:: Votre objectif ::
Recopiez sans rien changer le passage du texte sur l'émancipation des femmes qui va de "La loi Veil" jusqu'à "dans sa sexualité.".

Peu avant, la révolution culturelle de 1968 et l’essor du féminisme étaient aussi passés par là. Ces deux changements sociaux ont évidemment joué un rôle important dans la croissance des divorces en France.  

Les femmes, depuis les années 1970-1980, mettent l’accent sur la reconnaissance de soi

Le changement de vie des femmes, implique une nouvelle donne. Leur émancipation financière, professionnelle, sexuelle et personnelle ne peut plus se satisfaire du destin servile et étriqué que l’homme lui imposait jusque-là.

Depuis le 13 juillet 1965, les femmes ont le droit d’ouvrir un compte en banque personnel, et d’exercer une activité professionnelle, sans avoir besoin du consentement de leur mari.

La loi Veil du 17 janvier 1975 qui dépénalise l’IVG (interruption volontaire de grossesse) libère les femmes de la pression et de l’obligation de grossesses indésirées.

La contraception, bien qu’encore beaucoup trop proposée exclusivement à la femme (l’amour se fait à 2), la rend plus autonome et actrice dans sa sexualité.

Autant d’ouvertures qui leur permettent de découvrir enfin la liberté, et de s’apercevoir aussi de la part inacceptable de leur vie d’avant, qu’elles ont pourtant acceptée. (C’est souvent en sortant de l’emprisonnement que l’on s’aperçoit du carcan, et des abus de nos conditionnements.)

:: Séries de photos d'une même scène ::
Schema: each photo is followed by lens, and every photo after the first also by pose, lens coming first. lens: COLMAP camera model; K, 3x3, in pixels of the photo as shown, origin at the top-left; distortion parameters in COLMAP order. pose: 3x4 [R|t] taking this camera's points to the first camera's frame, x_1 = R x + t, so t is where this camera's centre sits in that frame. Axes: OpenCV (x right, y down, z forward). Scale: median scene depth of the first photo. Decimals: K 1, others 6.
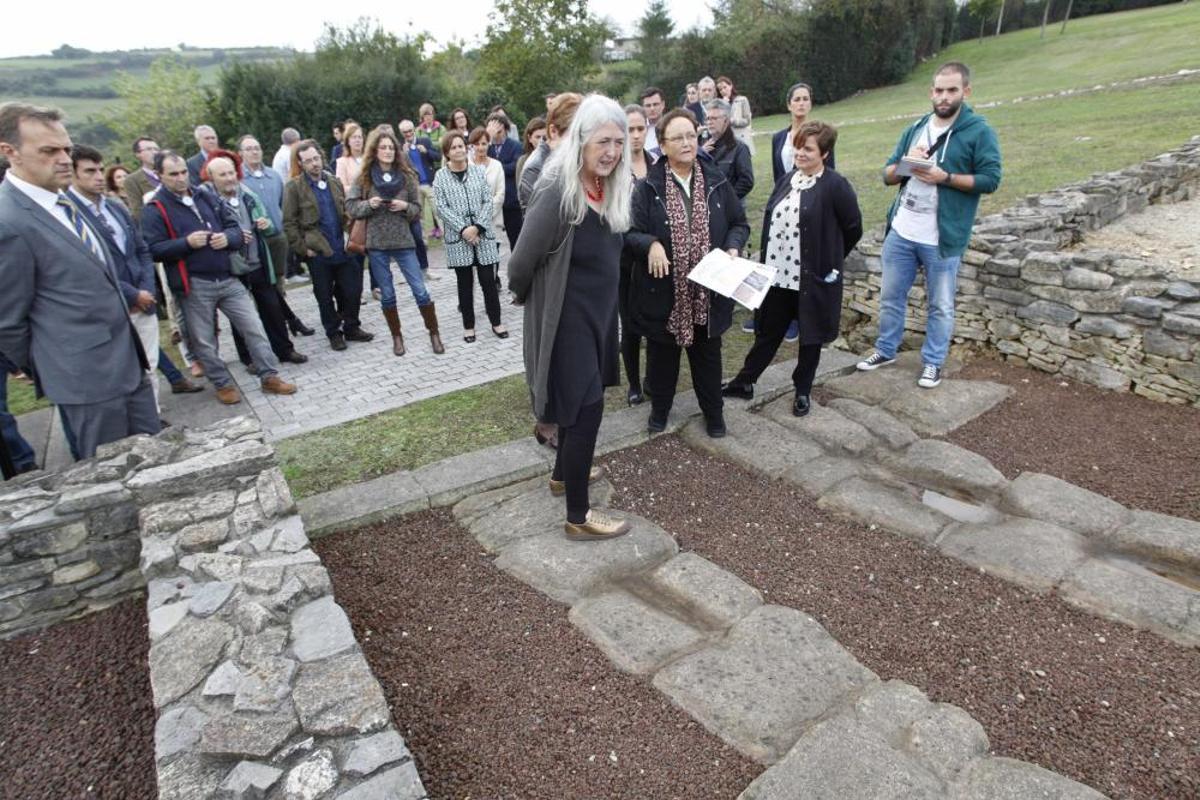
lens RADIAL K [[692.2, 0, 602.1], [0, 692.2, 393.9], [0, 0, 1]] dist [-0.072862, 0.052393]
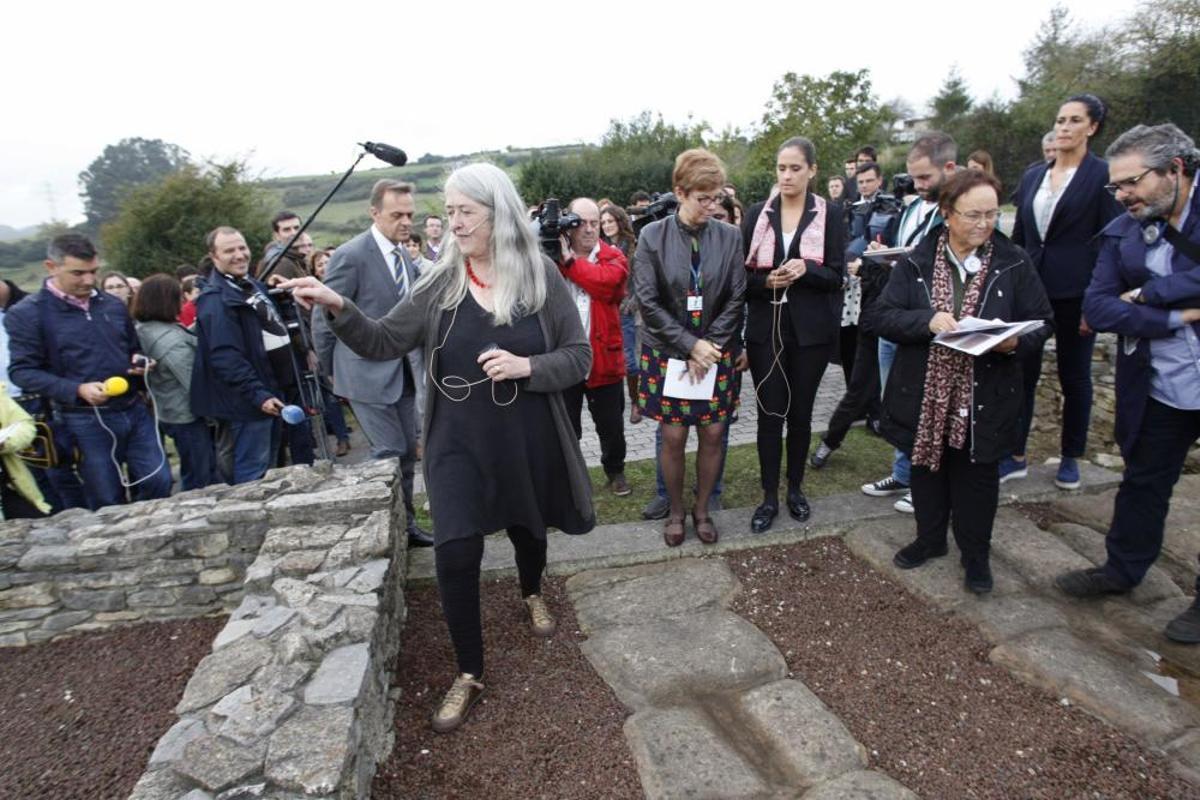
lens RADIAL K [[692.2, 0, 599.8], [0, 692.2, 399.2], [0, 0, 1]] dist [-0.072862, 0.052393]
pose [[0.926009, 0.078031, -0.369348, 0.133701], [-0.116587, 0.989689, -0.083211, -0.007332], [0.359046, 0.120115, 0.925558, 0.080029]]
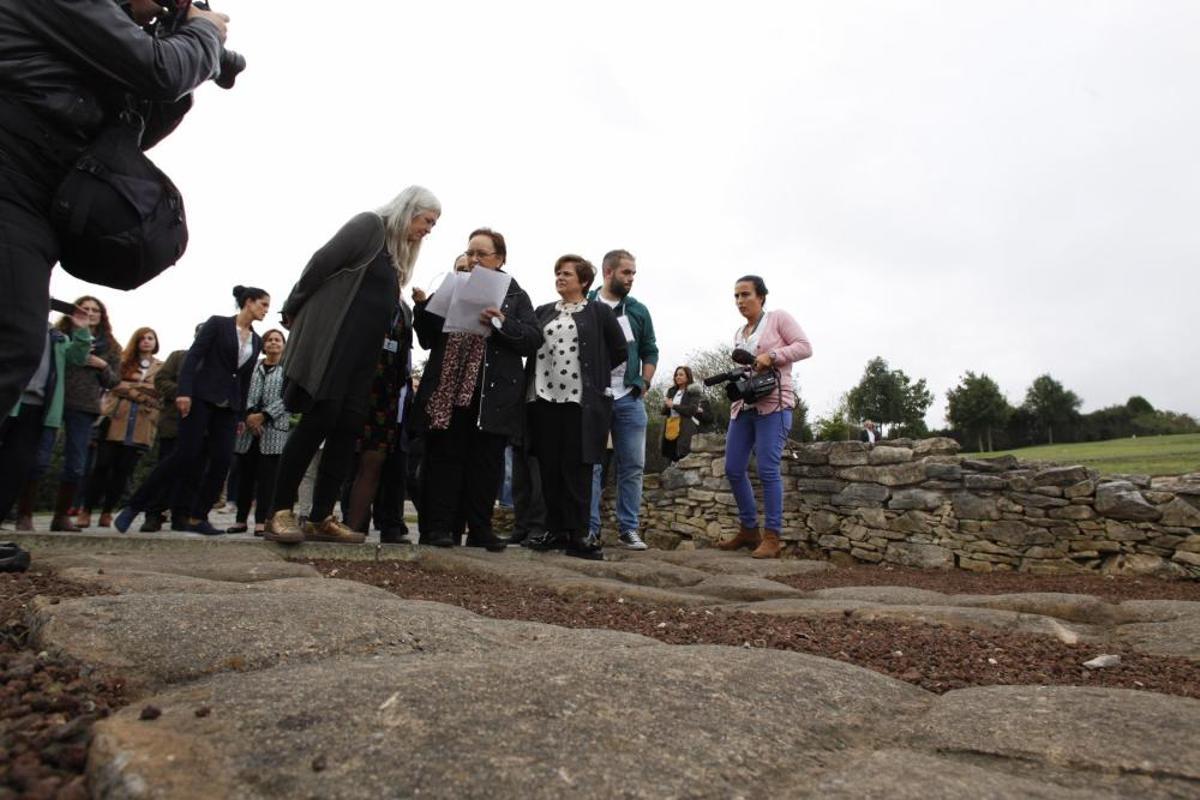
lens RADIAL K [[692.2, 0, 601.8], [0, 692.2, 394.1], [0, 0, 1]] dist [-0.072862, 0.052393]
pose [[0.986578, 0.115826, 0.115098, 0.206833], [-0.037111, 0.845476, -0.532723, 0.305230], [-0.159015, 0.521301, 0.838426, 0.221728]]
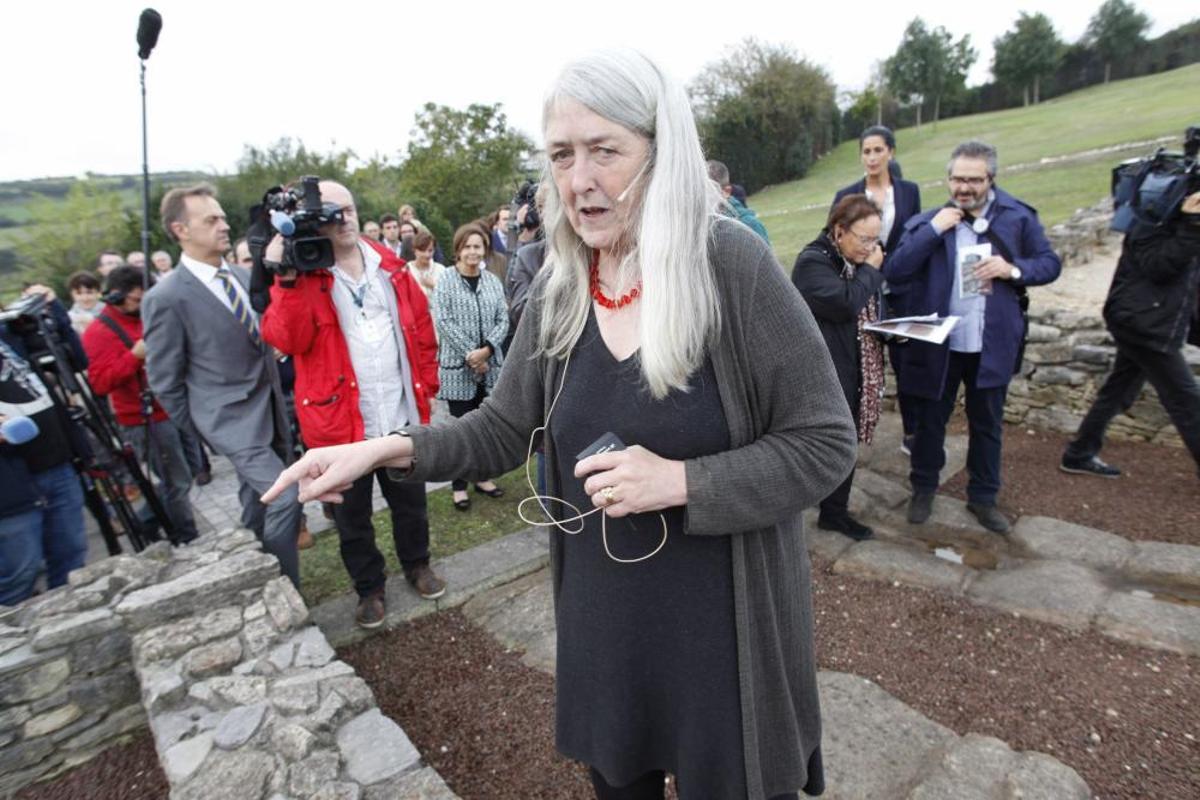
lens RADIAL K [[692.2, 0, 600.8], [0, 692.2, 406.7], [0, 0, 1]] dist [-0.072862, 0.052393]
pose [[0.992620, -0.070966, 0.098329, -0.084576], [0.082467, 0.989545, -0.118322, 0.016676], [-0.088904, 0.125558, 0.988095, 0.018820]]
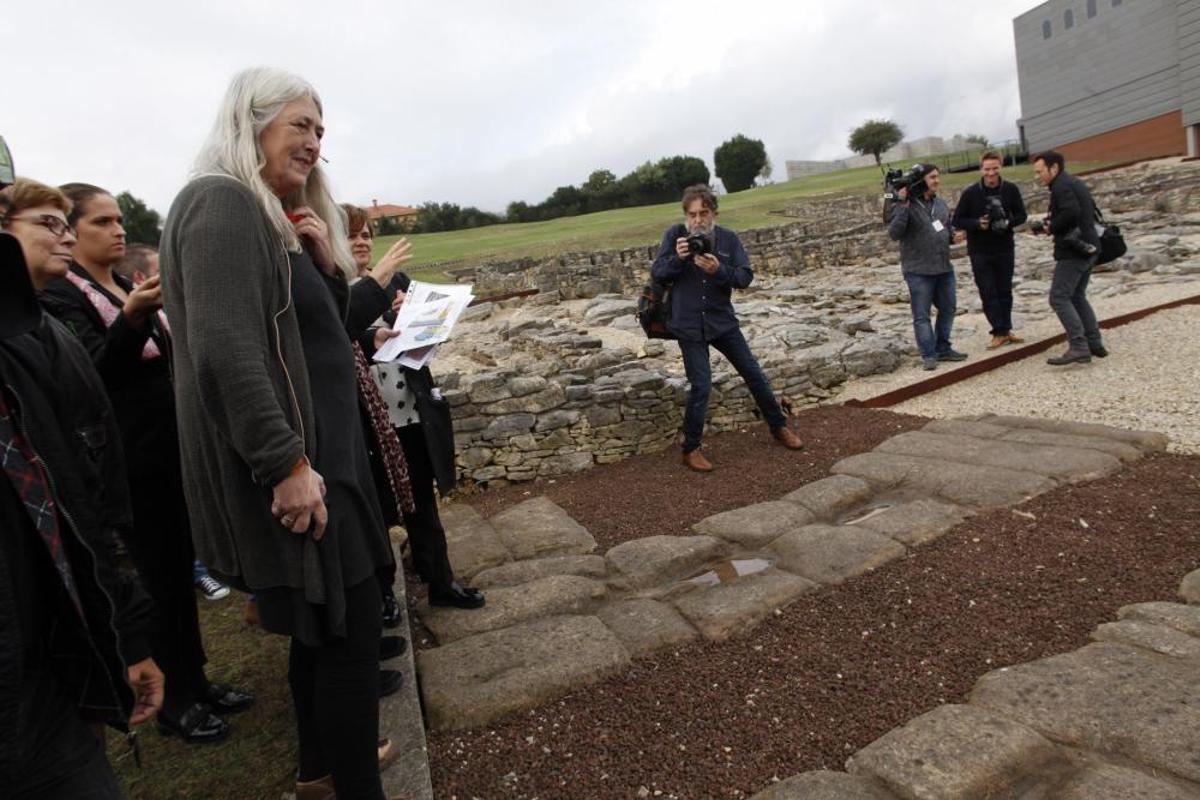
lens RADIAL K [[692.2, 0, 600.6], [0, 692.2, 399.7], [0, 0, 1]] dist [-0.072862, 0.052393]
pose [[0.243787, -0.143211, 0.959197, -0.326560], [0.473503, 0.880721, 0.011150, -0.112088], [-0.846382, 0.451465, 0.282519, 0.638313]]
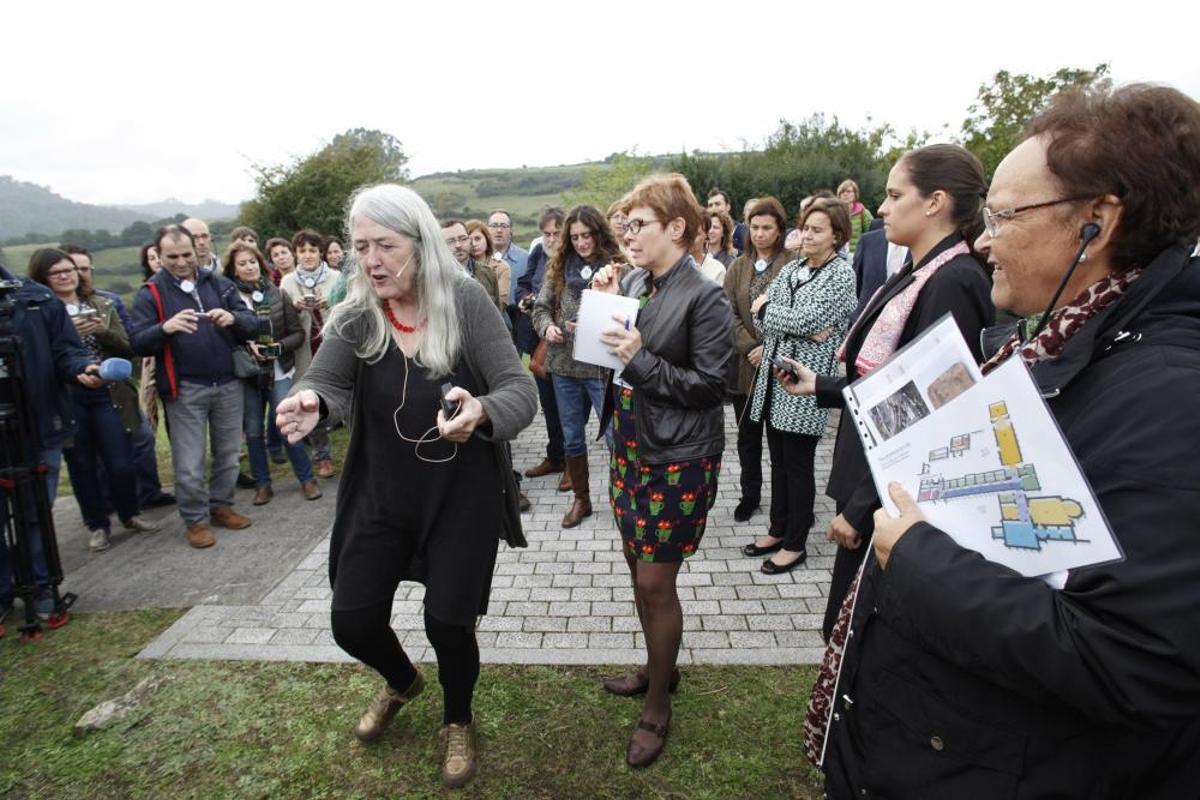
lens RADIAL K [[692.2, 0, 595.9], [0, 692.2, 397.3], [0, 0, 1]] dist [-0.072862, 0.052393]
pose [[0.799049, 0.178593, -0.574130, 0.164669], [-0.249463, 0.967277, -0.046304, -0.243643], [0.547073, 0.180223, 0.817454, 0.672724]]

:: Solution ::
La loi Veil du 17 janvier 1975 qui dépénalise l’IVG (interruption volontaire de grossesse) libère les femmes de la pression et de l’obligation de grossesses indésirées.

La contraception, bien qu’encore beaucoup trop proposée exclusivement à la femme (l’amour se fait à 2), la rend plus autonome et actrice dans sa sexualité.